Óscar Zurriaga, president of the Spanish Society of Epidemiology (SEE), has defended maintaining the mask measures on the grounds of protecting vulnerable patients: “Regardless of Covid, the maintenance of masks is an additional measure against this virus and other respiratory viruses, which means that for vulnerable people this measure can be favourable, especially considering that it is an area in which people with all kinds of vulnerability go and in which different pathogens flourish,” he told El Mundo.

Mask order

Despite many experts calling for the end of mask use in hospitals and pharmacies, the vague statements of the Health Ministry, and the lifting off mask mandates in other settings if Spain’s Ministry of Finance is anything to go by, we might be wearing masks for a while longer.

The Ministry recently spent around €50,000 to buy 2 million surgical masks for its staff, despite them not being mandatory anymore, which would suggest the government is erring on the side of caution and unlikely to lift mask requirements in medical centres.
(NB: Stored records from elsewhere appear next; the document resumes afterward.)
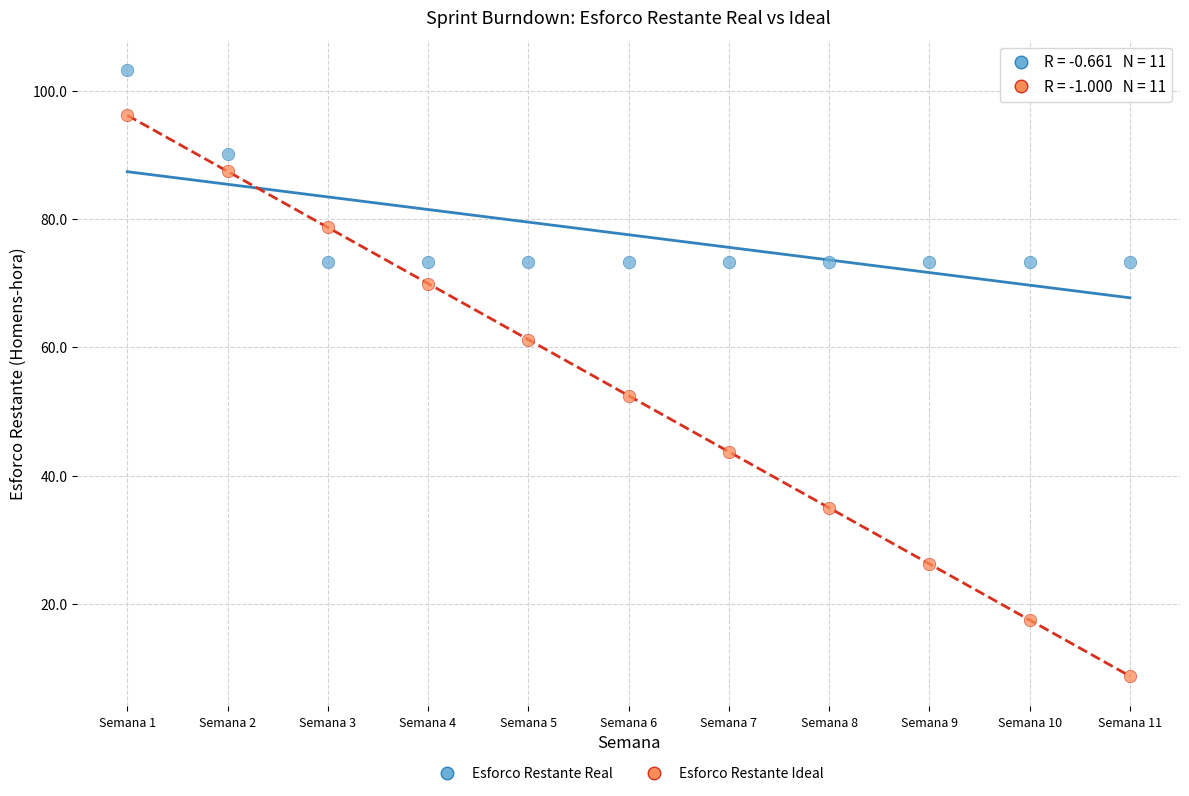

Which series contains the lowest Y value?

Esforco Restante Ideal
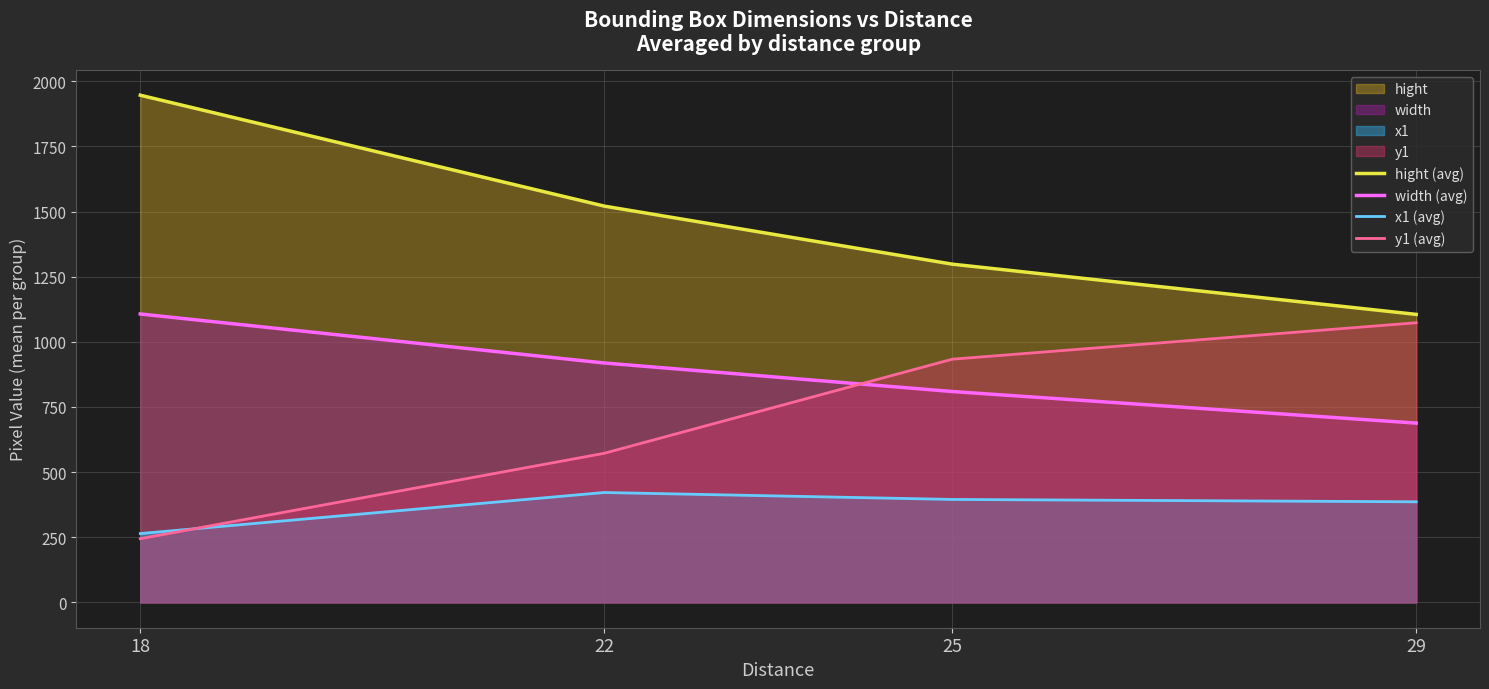

What is the difference between the maximum and minimum values in the width (avg) series?

418.9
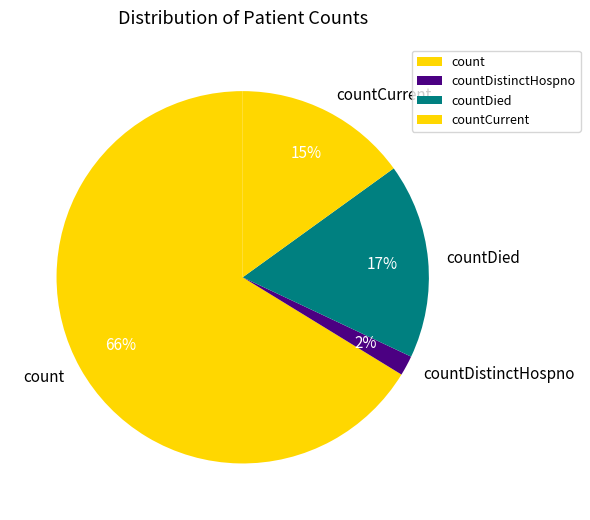

To the nearest percent, what is the combined percentage of countDied and countDistinctHospno?

19%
Spain was the last country in the EU to lift the indoor mask requirement, and in some European countries, most recently Portugal, masks have also been dropped in health centres.

According to recent figures from the Health Ministry, the percentage of ICU beds in Spain occupied by patients with Covid-19 is less than 2 percent (1.31 percent), and general hospital beds 1.73 percent. The cumulative incidence for the last 14 days in people over 60 years of age was 70.45.